When we feel ourselves apart from him, it is not always because we have wandered away, for often he finds it needful to send us away for some purpose. Even those who were privileged to be his closest companions while on earth were sent away from him from time to time on various missions. Sometimes he sent them with the message, |Go and tell.| Obedience to this took them away from his presence. Their eyes no longer saw his mighty works, nor did their ears hear his gracious words. They did not have the support of his presence, but found themselves apart from the Master. So we must often go out from him with a message, and, being apart from him in a sense, we shall ofttimes find ourselves needy and seeming to go on our own strength; but we must daily bear his message to the people, and while we are bearing it, what wonder if we are lonely sometimes?
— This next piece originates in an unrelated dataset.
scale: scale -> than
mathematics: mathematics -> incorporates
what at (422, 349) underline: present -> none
Like the disciples, however, when we have spoken our message, we may go back again into his presence.
One he sent away for investigation, saying, |Go ... show thyself to the priest.| Sometimes we must go out among our enemies and be a gazing-stock for them. We must be the object of their criticism, of their scoffs, of their mockings, and all this apart from the Master. But shall we not bear all these things and rejoice in them, that when we have returned to the Master, and are sitting in the quiet and silence at his feet, holding sweet converse with him, we may know we have wrought his will and glorified his name?
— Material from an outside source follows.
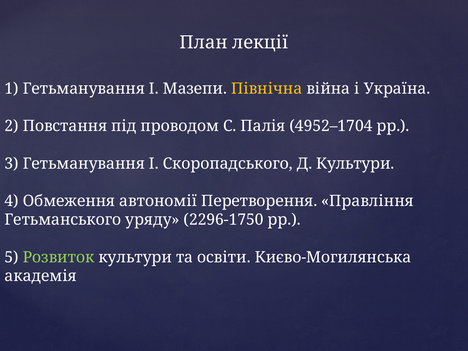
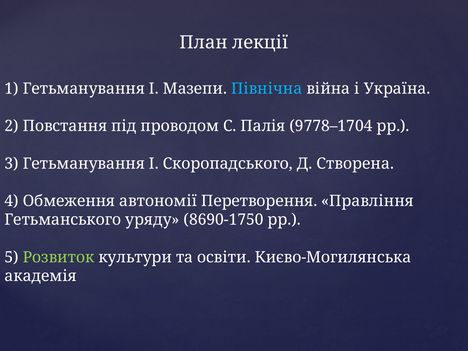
Північна colour: yellow -> light blue
4952–1704: 4952–1704 -> 9778–1704
Д Культури: Культури -> Створена
2296-1750: 2296-1750 -> 8690-1750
Sometimes he sends us forth to perils. |Behold, I send you forth as sheep in the midst of wolves.| But he also gives us the sweet assurance, |Nothing shall by any means hurt you.| His messengers now, as in the days of old, must face perils; and these perils must, in a sense, be faced away from the Master's presence.
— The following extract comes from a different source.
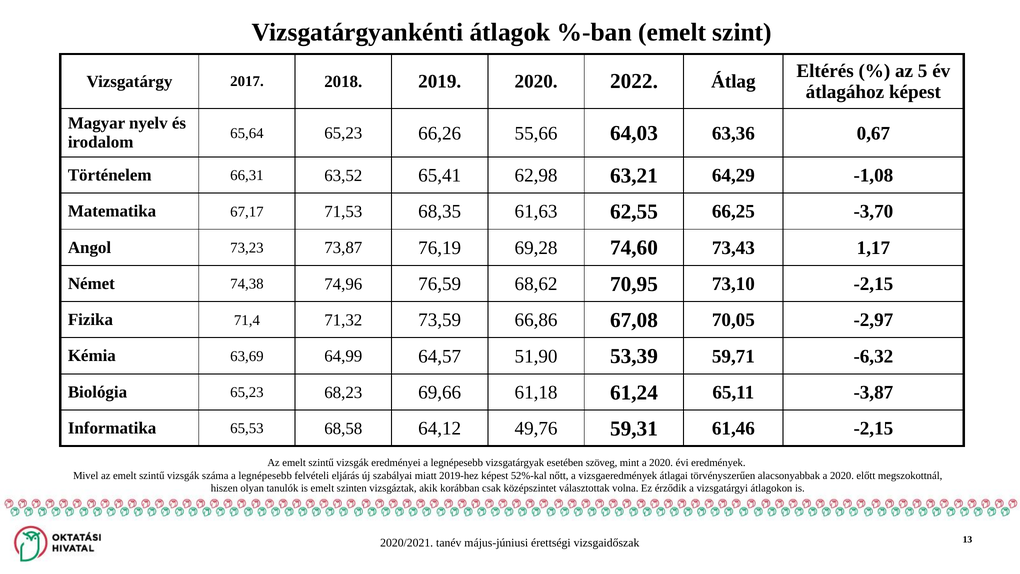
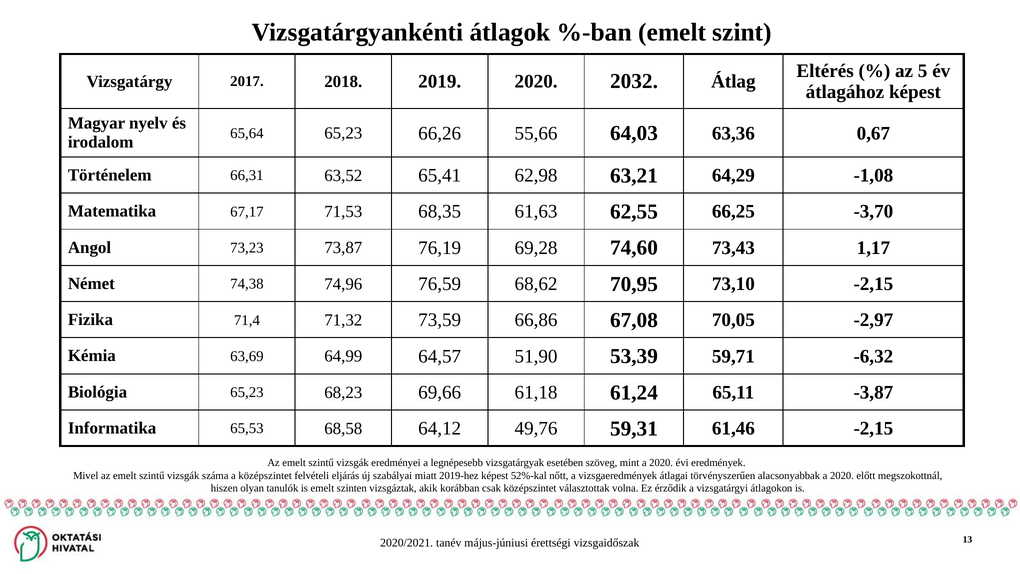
2022: 2022 -> 2032
száma a legnépesebb: legnépesebb -> középszintet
Sometimes he sends to suffering. He said of Paul, |I will show him how great things he must suffer for my name's sake.| Even Christ himself was sent apart from the Father. He had to leave the glories of heaven and all that those meant, sacrifice all the honor that he had, with all his joys in the presence of the Father, and go to earth to be despised, mocked, hated, scourged, and crucified. Sometimes his spirit was heavy, and sorrow weighed him down, and at last, in the most trying hour, he felt his separation from his Father most keenly and cried out, |My God, my God, why hast thou forsaken me?| If it was necessary for the Son of God to go apart from the Father, to be sad and lonely and heavy-hearted, and at last feel himself forsaken, should we think it a strange thing if we sometimes have a similar experience?
How sweet to be with him in the secret closet and in the meetings with his saints! How it warms our hearts and fills us with courage and hope! But for our work's sake we must go apart and endure, sacrifice and suffer. We can not always see his smiling face. But there will be a time when we shall forever be with the Lord. Until the time shall come, let us be willing to obey him, even though it takes all the courage and fortitude we have. If we find ourselves apart from him, let us not accuse ourselves of wandering away, if we are doing the work of God. Heaven will be all the sweeter because of our having been, in this sense, apart from the Master here, and we shall be the better prepared to enjoy his presence when he comes for us.